„Der Diabetes-Manager“
FAZ
Ayurveda statt Kneipp
18. Mai 2007 Kolumne
Elefanten im Schwarzwald?
Werbung für indische Medizin im Südschwarzwald
Werbung für indische Medizin im Südschwarzwald
Direkt am Dorfeingang steht auf einem Schild „Ayurveda in Haltingen“. Haltingen, das ist ein Weinort mit mildem Klima im südlichen Schwarzwald. Was hat hier ein Medizinangebot vom schwülheißen indischen Subkontinent verloren. Gibt’s etwa seit neuestem Elefanten im Schwarzwald?
Natürlich nicht, was sollen die da?. Ich weiß nicht, was die Dame in Haltingen ihren Kunden anbietet. Wahrscheinlich Massagen mit heißem Öl und Kräuteressenzen. Nichts dagegen, eine ganze Wellnessindustrie hat sich begeistert auf das fernöstliche Ayurveda gestürzt und beglückt die Kundschaft mit einem selbst zusammengebastelten Sammelsurium aus Räucherstäbchen, heißem Öl, Massagen und transzendentaler Musik. Mich erinnert das immer ein wenig an die frühe Hippiezeit, wo wir Marihuana geraucht haben und Pink Floyd gehört haben.
Mit dem wahren Ayurveda hat das natürlich nichts zu tun. Denn hinter diesem Begriff verbirgt sich eine höchst raffinierte Lehre vom Menschen mit verschiedenen Typologien, mit einer entsprechenden Ernährung, einer entsprechenden mentalen Begleitung. Also das, was so gerne ganzheitlich genannt wird.
Das ist höchst faszinierend, und ich will es mir nächstes Jahr einmal in Indien anschauen. In Indien!!! Denn Ayurveda ist für das schwülheiße Klima Indiens entwickelt worden. Es basiert auf den Pflanzen, vor allem den Gewürzen, die dort wachsen. Und so sieht das dann in der Praxis aus, zitiert nach einem Artikel aus der Apotheken Umschau über Ayurveda:
„Durch die Verwendung verschiedener Gewürze kann im Ayurveda dieselbe Mahlzeit typgerecht für die jeweilige Dosha-Konsitution zubereitet werden. Kurkuma und und Safran sollen den Stoffwechsel bei allen Doshas ausgleichen, Ingwer, Zimt, Nelke und Cayennepfeffer mit ihren wärmenden Eigenschaften sind besonders geeignet für die Vata-Konstitution. Pitta-Typen sollen mehr von bitteren, kühlenden Kräutern wie Koriander, Kardamon und Basilikum profitieren“.

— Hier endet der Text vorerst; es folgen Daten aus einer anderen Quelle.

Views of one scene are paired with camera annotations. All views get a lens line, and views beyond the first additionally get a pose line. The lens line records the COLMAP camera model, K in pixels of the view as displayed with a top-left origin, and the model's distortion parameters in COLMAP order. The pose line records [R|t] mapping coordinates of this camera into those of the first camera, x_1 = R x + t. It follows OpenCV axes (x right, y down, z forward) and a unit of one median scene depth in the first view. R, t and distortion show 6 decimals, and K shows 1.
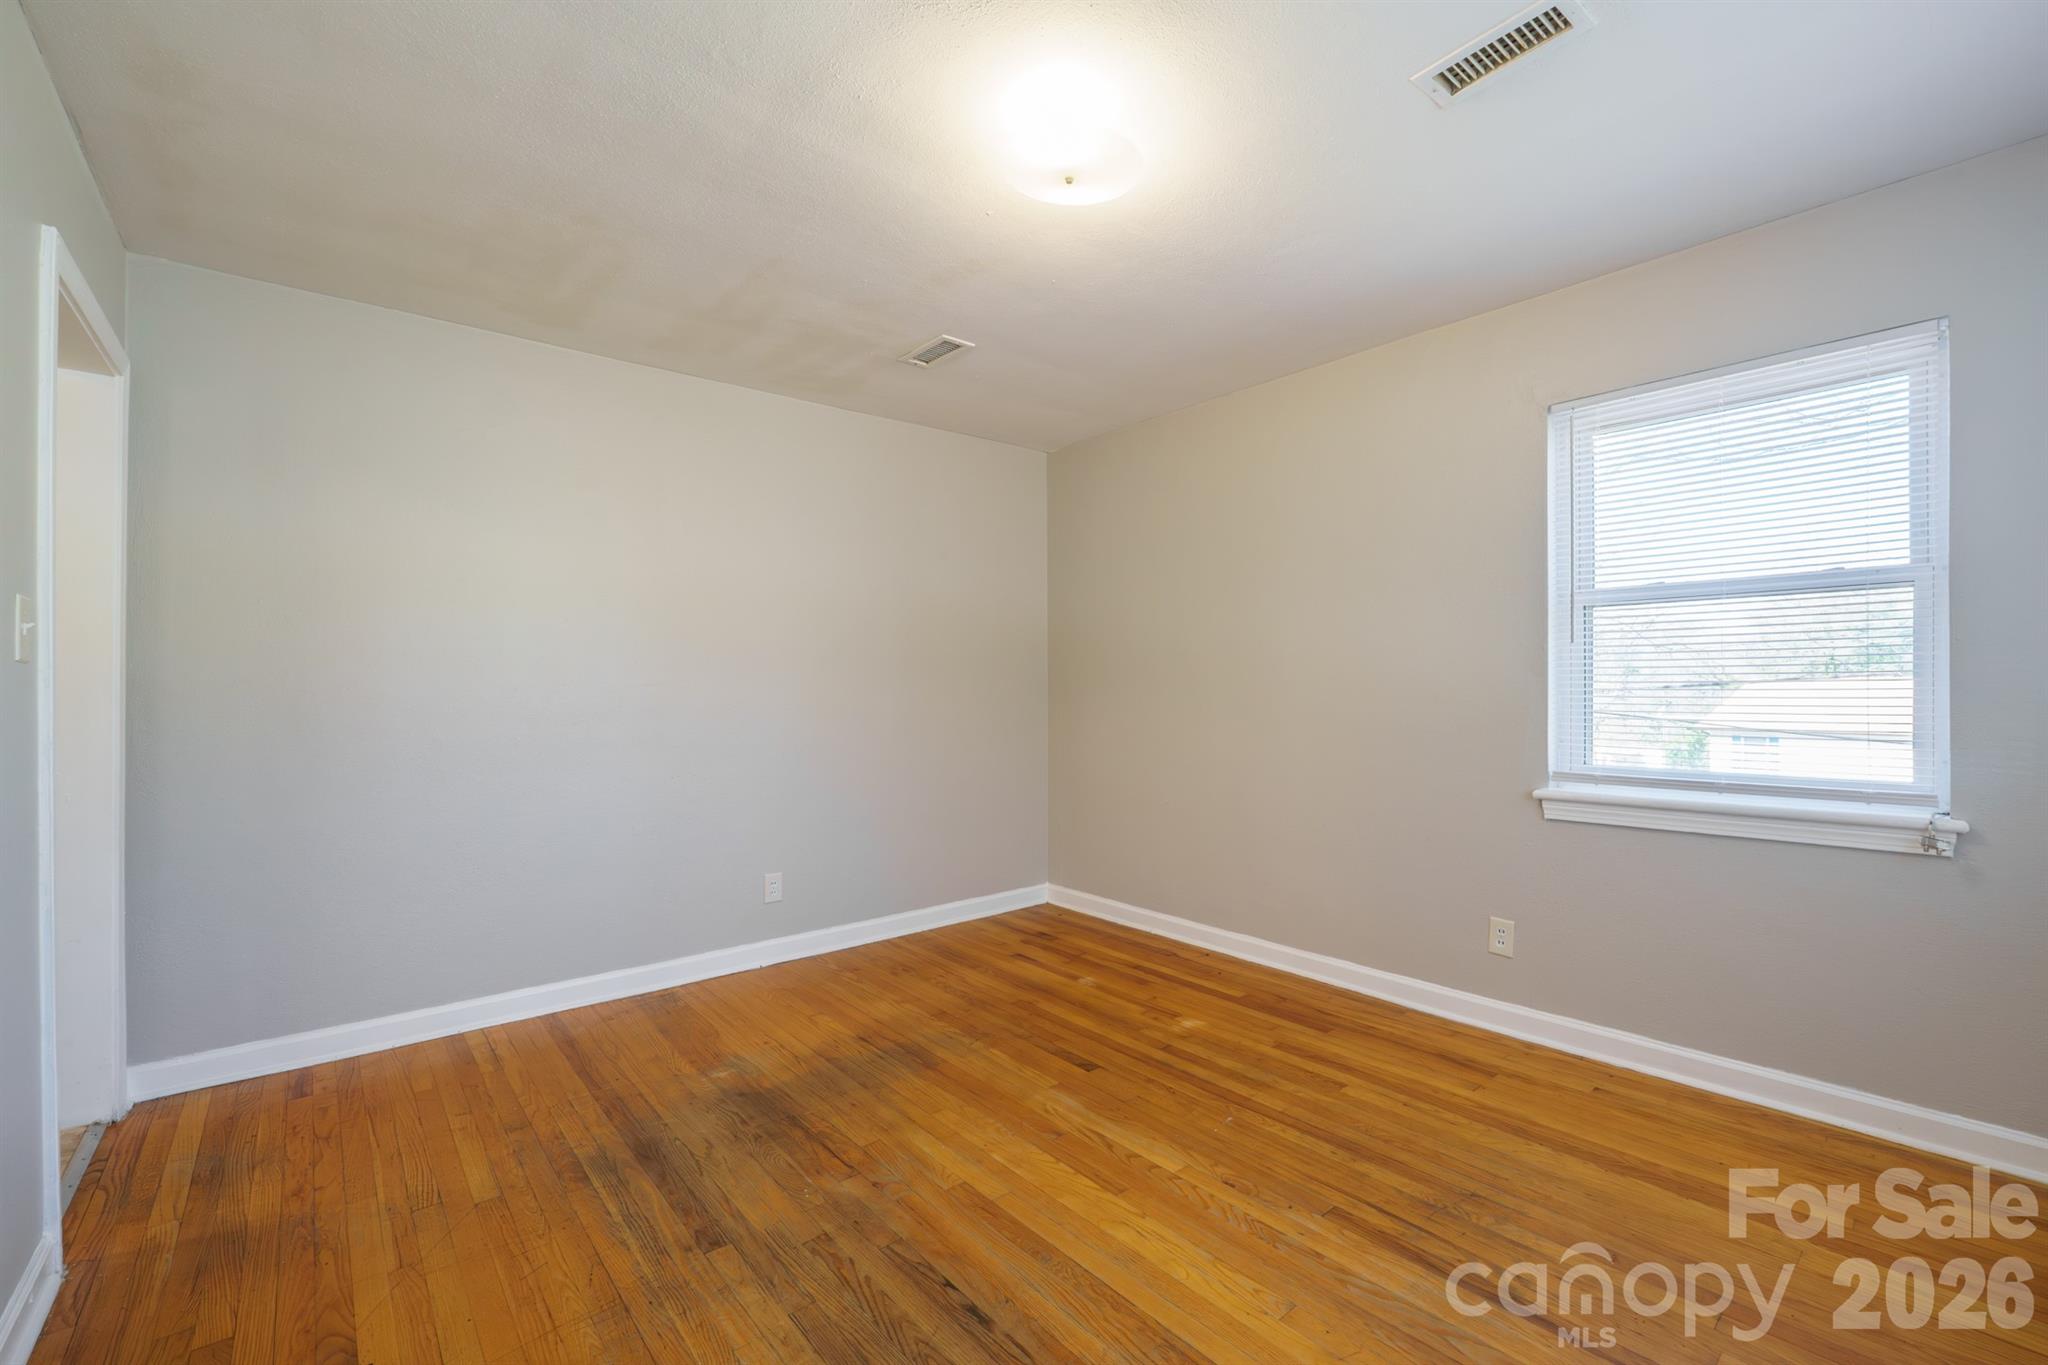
lens RADIAL K [[868.8, 0, 1024.0], [0, 868.8, 682.5], [0, 0, 1]] dist [-0.002094, -0.000211]
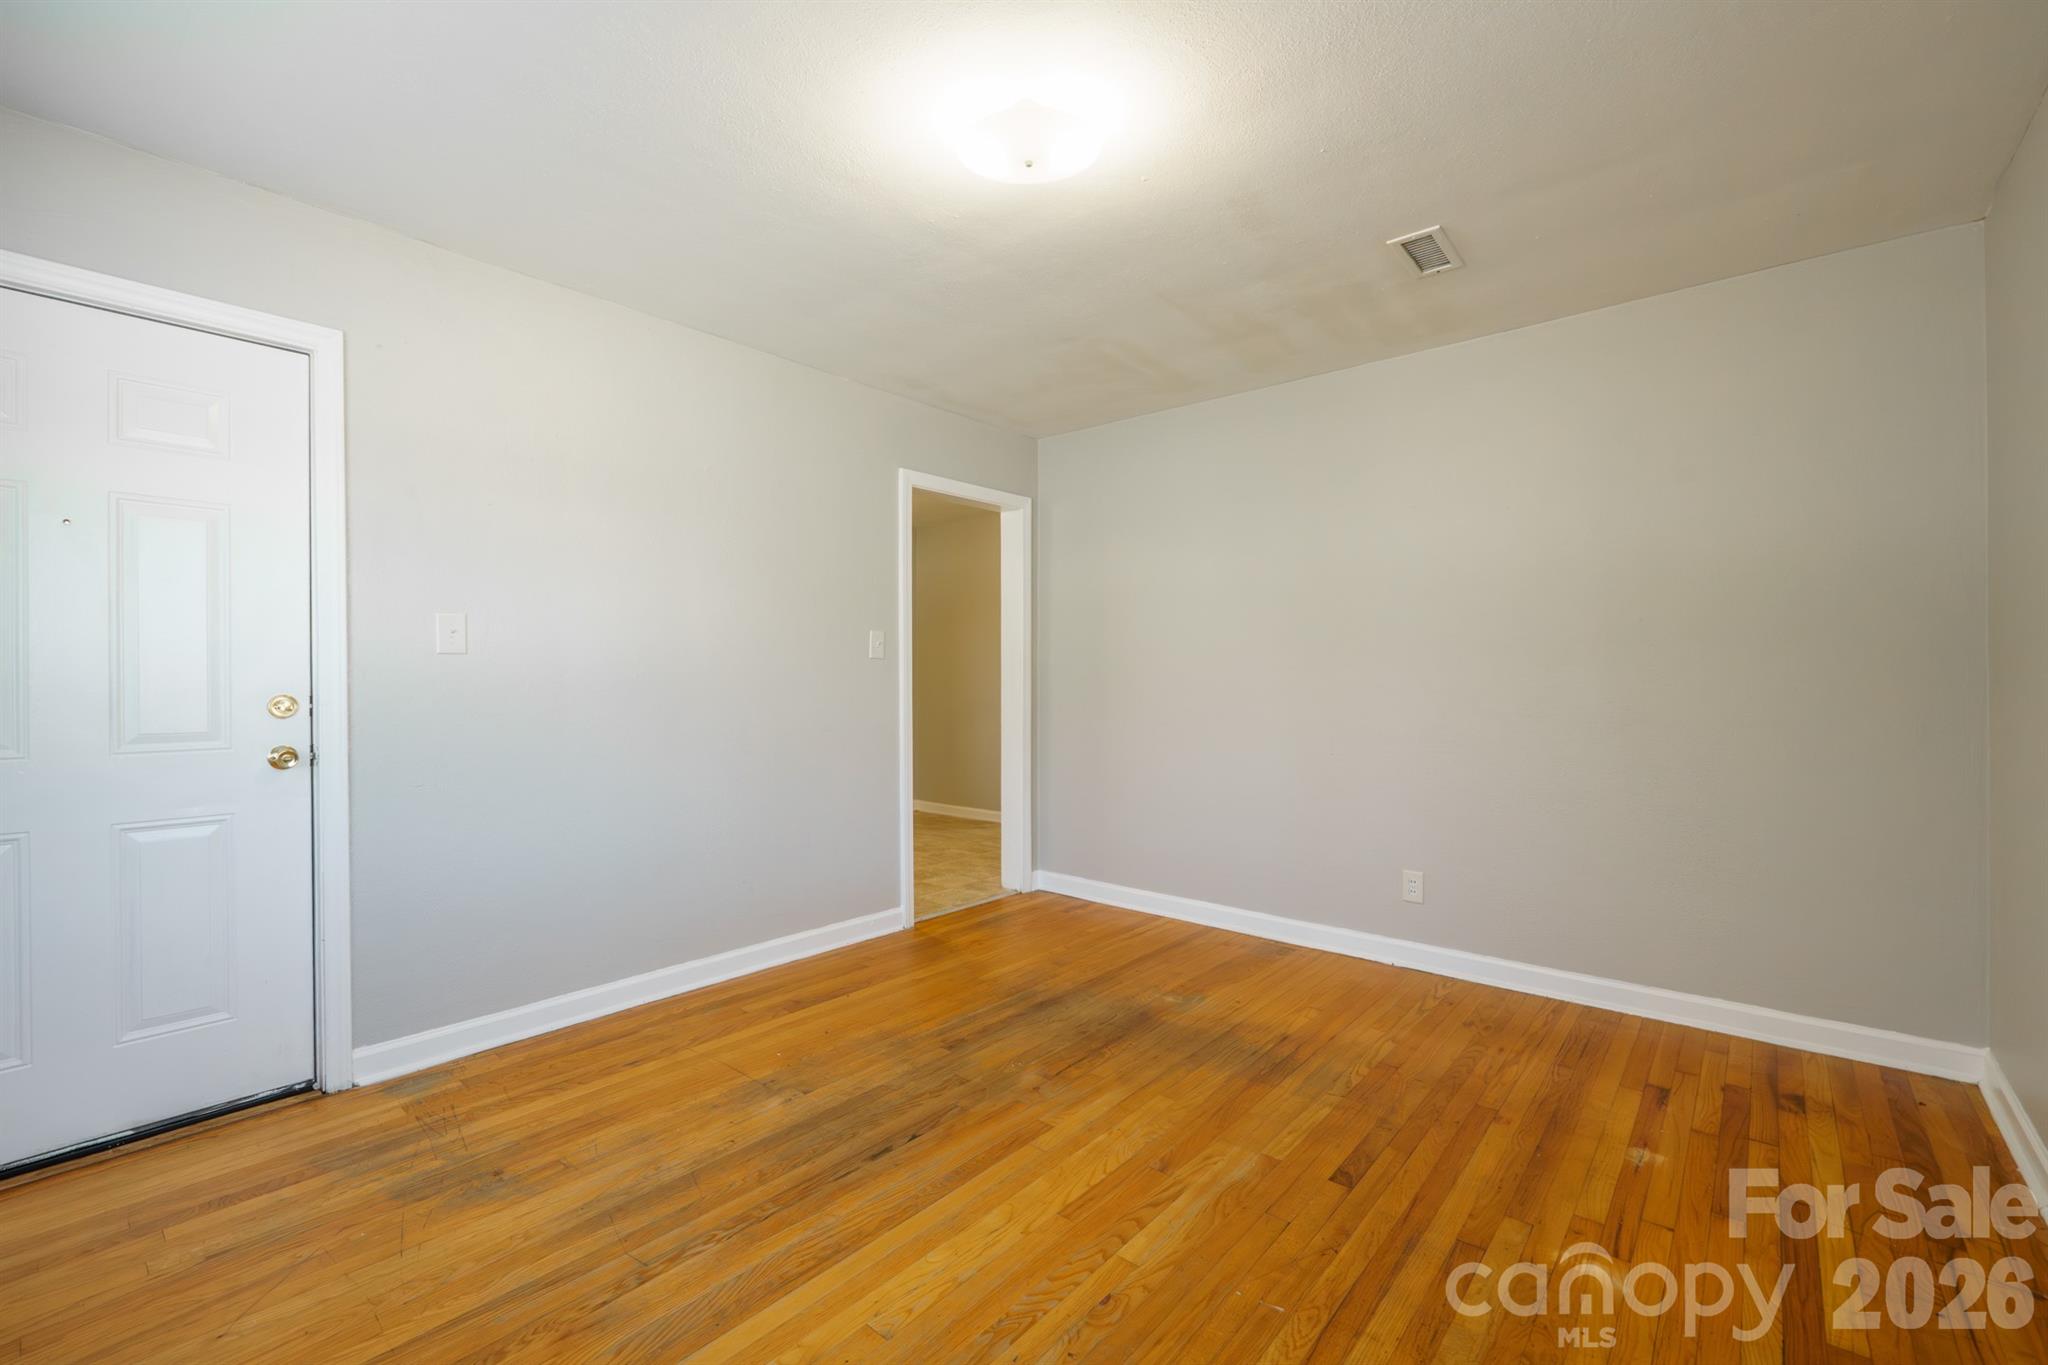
lens RADIAL K [[856.6, 0, 1027.5], [0, 856.6, 673.5], [0, 0, 1]] dist [-0.005963, -0.000139]
pose [[0.162269, 0.003941, -0.986739, 0.772684], [0.003574, 0.999983, 0.004581, 0.003061], [0.986740, -0.004270, 0.162252, 0.629408]]
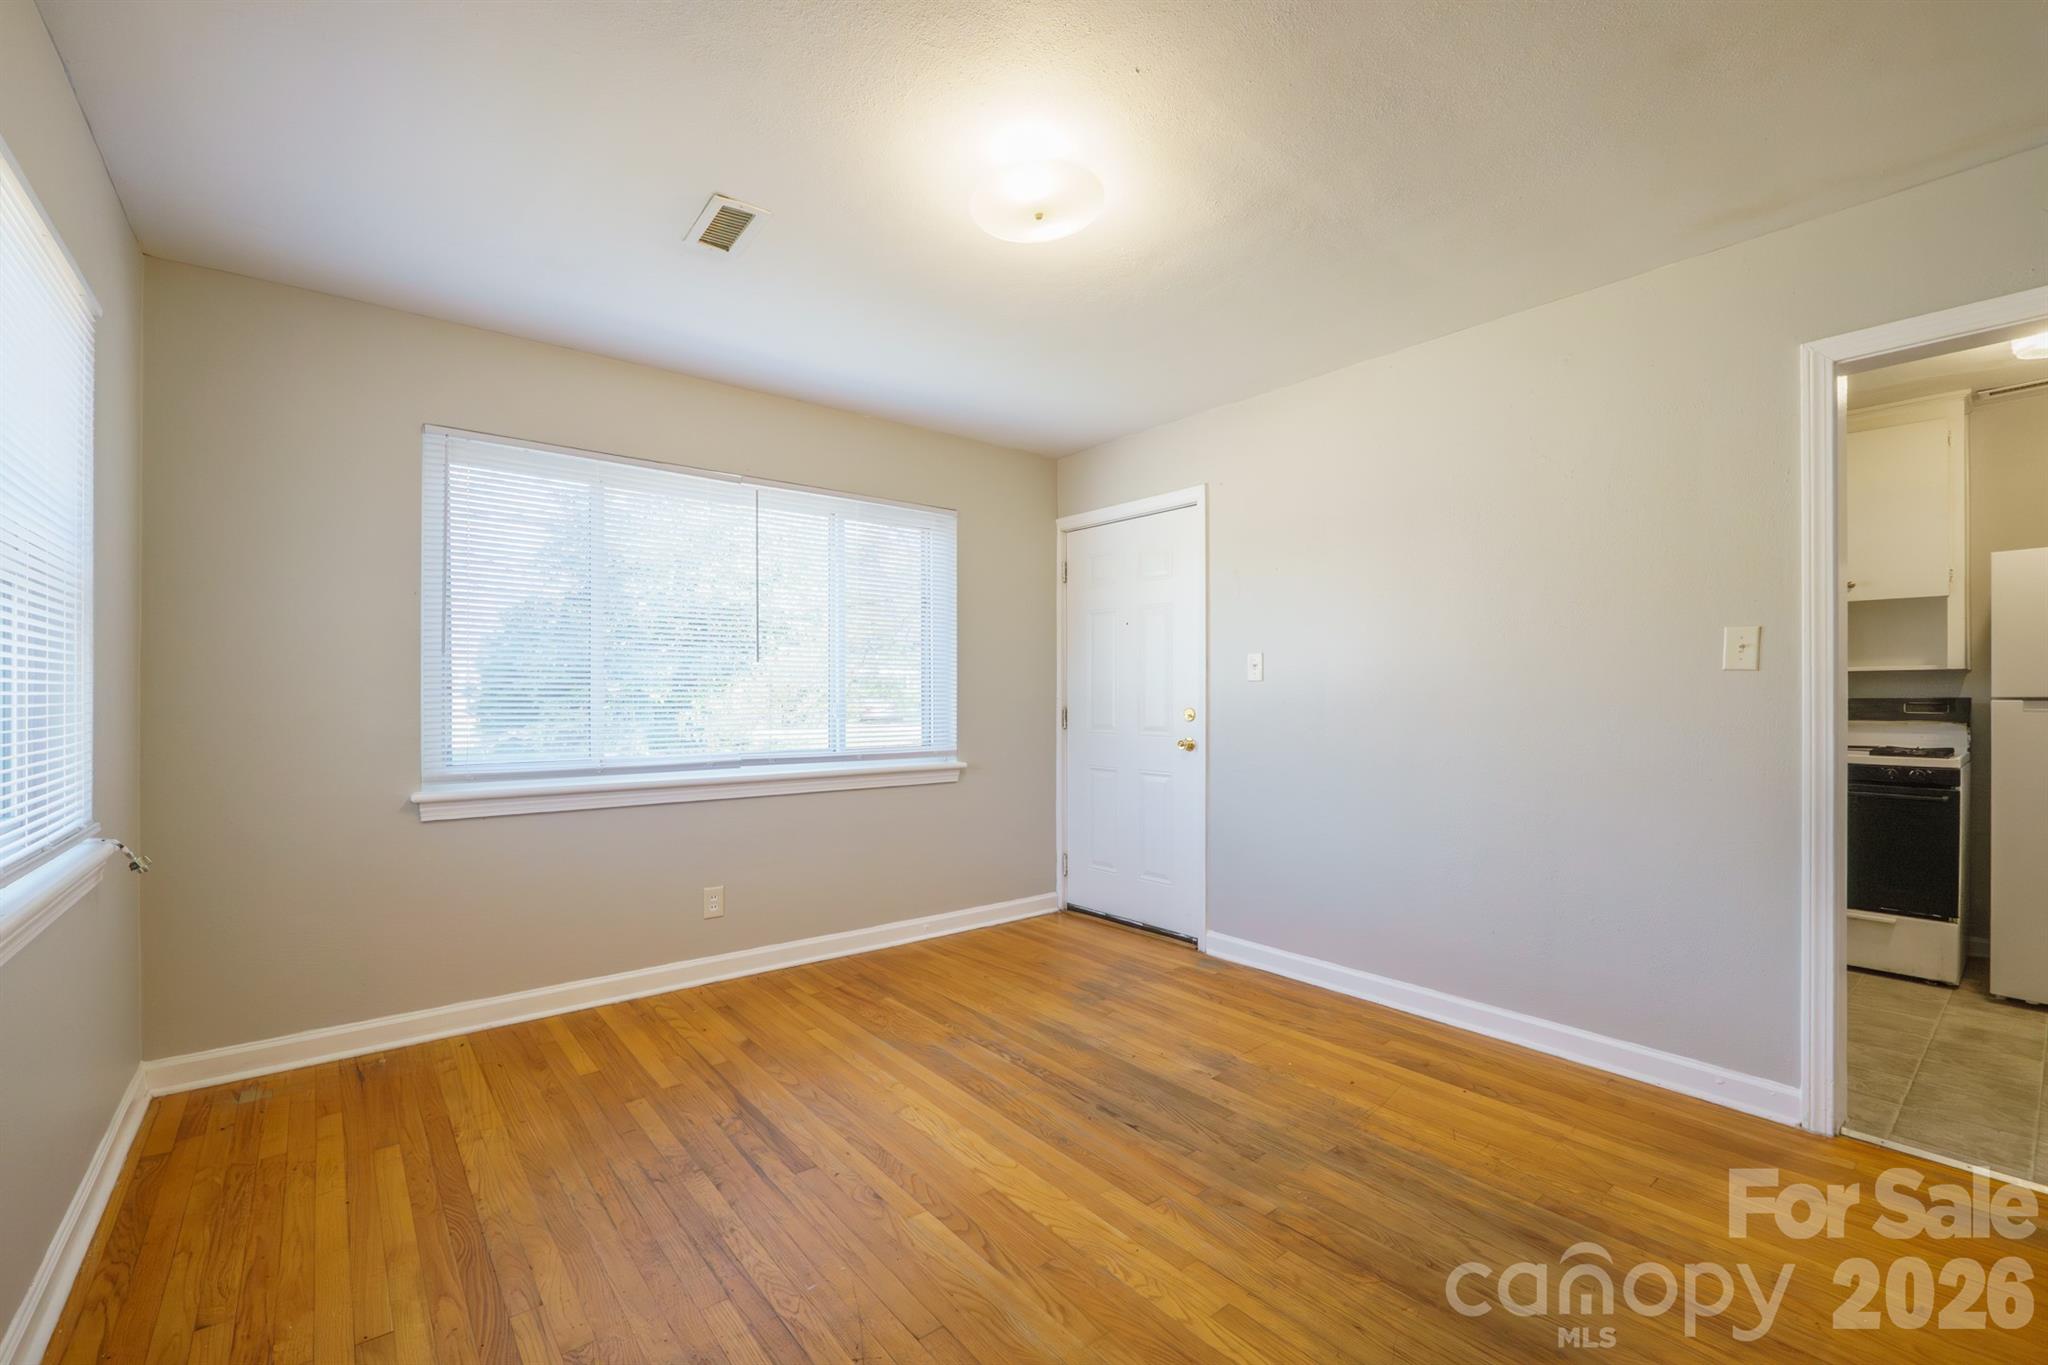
lens RADIAL K [[856.6, 0, 1027.5], [0, 856.6, 673.5], [0, 0, 1]] dist [-0.005963, -0.000139]
pose [[-0.999890, 0.009248, 0.011573, 0.038403], [0.008886, 0.999482, -0.030921, 0.011395], [-0.011853, -0.030815, -0.999455, 1.552449]]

Das klingt spannend. Nur, was hat das mit unserem normalen Leben zu tun? Mag sogar sein, daß für eine begrenzte Zeit sich in speziellen Einrichtungen auch in Deutschland so essen läßt. Aber in den Alltag wird das nie einziehen, dafür haben wir hier eine andere Konsitution, ein anderes Klima, andere Pflanzen, eine andere Kochtradition.
Statt weiterhin solchen fernöstlichen Schimären hinterherzujagen, plädiere ich dafür unsere Heilkundler wieder zu entdecken. Etwa den großen Sebastian Kneipp, der ebenfalls eine geschlossene Medizin aus Ernährung, Bewegung und mentaler Balance entwickelt hat.
Nur, bei Kneipp kommt halt kaltes Wasser zur Abhärtung vor. Da zieht es doch viele lieber warmduschermäßig ins fernöstliche Wohlfühlklima. Bringt zwar wenig, kostet viel und erspart die aktive Auseinandersetzung mit der eigenen Gesundheit.
Das Werbeschild am Haltinger Ortseingang steht immer noch. Direkt daneben werben die beiden Kirchen um Kunden.